The ruling is a win for the labor movement, which has long sought stricter penalties for companies that have engaged in illegal union-busting activities.
It comes at a particularly salient time for labor activists, especially pro-union Starbucks workers, who the company has been firing en masse over the past year of their union drive. Starbucks has fired over 150 pro-union workers, according to the union.
The NLRB is seeking a nationwide cease and desist order against the company in hopes of preventing it from firing any further pro-union workers, saying that the firing spree has had a vast “chilling effect” on the campaign.
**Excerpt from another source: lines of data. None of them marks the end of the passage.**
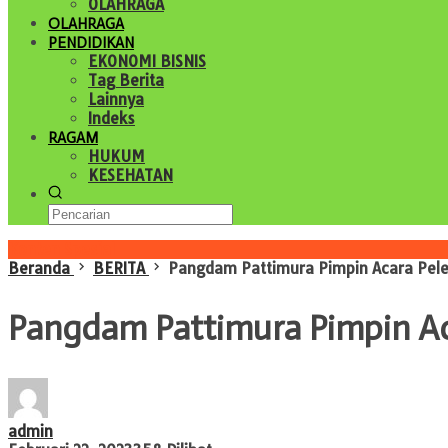
OLAHRAGA
OLAHRAGA
PENDIDIKAN
EKONOMI BISNIS
Tag Berita
Lainnya
Indeks
RAGAM
HUKUM
KESEHATAN
Konten Spesial
Beranda
BERITA
Pangdam Pattimura Pimpin Acara Pele
Pangdam Pattimura Pimpin Ac
admin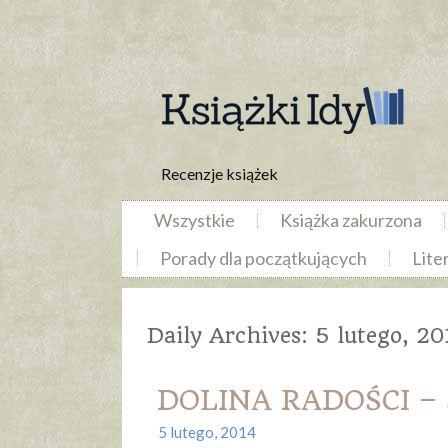
Recenzje książek
Wszystkie
Książka zakurzona
Porady dla początkujących
Lite
Daily Archives:
5 lutego, 20
DOLINA RADOŚCI – 
5 lutego, 2014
Starbucks Workers United has noted that the NLRB has made 40 rulings against Starbucks in its anti-union campaign, “making Starbucks one of the worst violators of federal labor law in modern U.S. history.”
Establishing further deterrents for companies that have been firing workers could help workers at anti-union companies like Starbucks, Amazon, and others, to feel more comfortable in exercising their rights to organize and unionize their workplaces.
“Fear of retaliation and dismissal is the primary obstacle stopping workers from getting involved in union organizing campaigns,” John Logan, a labor professor at San Francisco State University, told The Washington Post. “Increasing the currently meaningless penalties for terminating workers is the most obvious thing to fix that.”